Wild or cultivated, mushrooms are wonderfully versatile. They add savoury meatiness to risottos, stir-fries, soups, stews and omelettes, and bulk to pies and pâtés. They are equally good as a pizza topping or pasta sauce, as in my recipe Mushrooms with Pappardelle, Pine Nuts, Cream, Garlic and Parmesan. They are also delicious in their own right; mushrooms on toast or a giant portabello mushroom burger are treats not to be missed.

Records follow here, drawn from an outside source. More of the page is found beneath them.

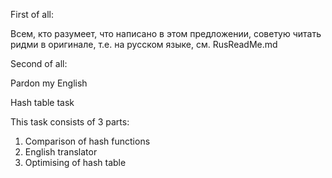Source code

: First of all:

Всем, кто разумеет, что написано в этом предложении, советую читать ридми в оригинале, т.е. на русском языке, см. RusReadMe.md 

Second of all:

Pardon my English

Hash table task

This task consists of 3 parts:

1) Comparison of hash functions
2) English translator 
3) Optimising of hash table 
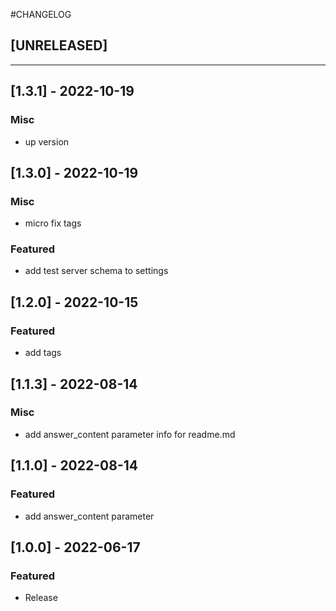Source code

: #CHANGELOG
## [UNRELEASED]

---
## [1.3.1] - 2022-10-19
### Misc
- up version

## [1.3.0] - 2022-10-19
### Misc
- micro fix tags
### Featured
- add test server schema to settings

## [1.2.0] - 2022-10-15
### Featured
- add tags

## [1.1.3] - 2022-08-14
### Misc
- add answer_content parameter info for readme.md

## [1.1.0] - 2022-08-14
### Featured
- add answer_content parameter

## [1.0.0] - 2022-06-17
### Featured
- Release

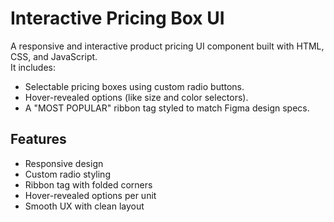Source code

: # Interactive Pricing Box UI

A responsive and interactive product pricing UI component built with HTML, CSS, and JavaScript.  
It includes:
- Selectable pricing boxes using custom radio buttons.
- Hover-revealed options (like size and color selectors).
- A "MOST POPULAR" ribbon tag styled to match Figma design specs.

## Features

- Responsive design
- Custom radio styling
- Ribbon tag with folded corners
- Hover-revealed options per unit
- Smooth UX with clean layout


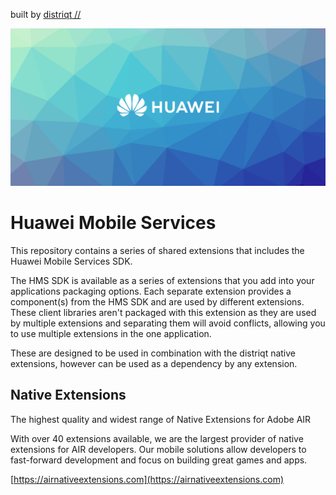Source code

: 
built by [distriqt //](https://airnativeextensions.com) 

![](images/promo.png)


# Huawei Mobile Services 

This repository contains a series of shared extensions that includes the Huawei Mobile Services SDK.

The HMS SDK is available as a series of extensions that you add into your applications packaging options.  Each separate extension provides a component(s) from the HMS SDK and are used by different extensions. These client libraries aren't packaged with this extension as they are used by multiple extensions and separating them will avoid conflicts, allowing you to use multiple extensions in the one application.

These are designed to be used in combination with the distriqt native extensions, however can be used as a dependency by any extension.





## Native Extensions

The highest quality and widest range of Native Extensions for Adobe AIR

With over 40 extensions available, we are the largest provider of native extensions for AIR developers.
Our mobile solutions allow developers to fast-forward development and focus on building great games and apps.

[https://airnativeextensions.com](https://airnativeextensions.com)



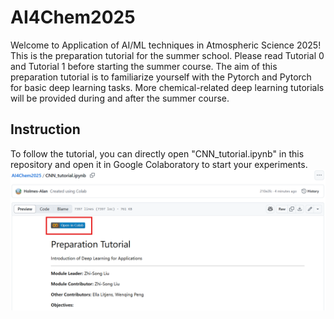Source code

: # AI4Chem2025
Welcome to Application of AI/ML techniques in Atmospheric Science 2025! This is the preparation tutorial for the summer school. Please read Tutorial 0 and Tutorial 1 before starting the summer course. The aim of this preparation tutorial is to familiarize yourself with the Pytorch and Pytorch for basic deep learning tasks. More chemical-related deep learning tutorials will be provided during and after the summer course.

## Instruction
To follow the tutorial, you can directly open "CNN_tutorial.ipynb" in this repository and open it in Google Colaboratory to start your experiments.
![network](/figure.png)
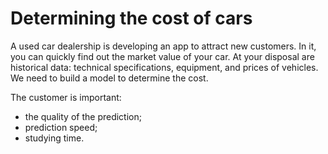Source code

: # Determining the cost of cars

A used car dealership is developing an app to attract new customers. In it, you can quickly find out the market value of your car. At your disposal are historical data: technical specifications, equipment, and prices of vehicles. We need to build a model to determine the cost.

The customer is important:

- the quality of the prediction;
- prediction speed;
- studying time.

Depending on variety, mushrooms are good fried, grilled or roasted. The only slight problem is dealing with the amount of liquid that some exude when fried. They may seem dry at first, but after a few minutes the juices start to flow and the pan will be awash with liquid. You can either pour this off (save it for a soup or risotto) or wait for it to evaporate. I usually take the latter option. Once the pan is drier I add thinly sliced garlic or shallots, chopped parsley, a wisp of lemon zest, seasonings and perhaps a bit more oil or butter if necessary.
Large flat mushrooms are excellent roasted. Toss in plenty of oil and place skin side down on a roasting tray. Season with salt and pepper and splash with soy sauce if you like – this helps produce flavoursome gravy. Roast on the bottom rack of the oven at 220°C/gas 7 for 12 –15 minutes, pressing occasionally with a spatula to encourage juices to flow. Turn and roast for 5 minutes more until brown and tender. Serve on crisp squares of grilled polenta, or as a side dish with roast beef or lamb.
My favourite is the giant puffball fried in butter. The size of a football and luminous lunar white, this is a rare delicacy, though not the most assertively flavoured. To enjoy at its simple best, cut into thick slices and sizzle for a few minutes on each side until lightly browned. Add a sprinkle of finely chopped parsley, sea salt flakes and coarsely ground black pepper. Superb on sourdough toast with a very fresh poached egg.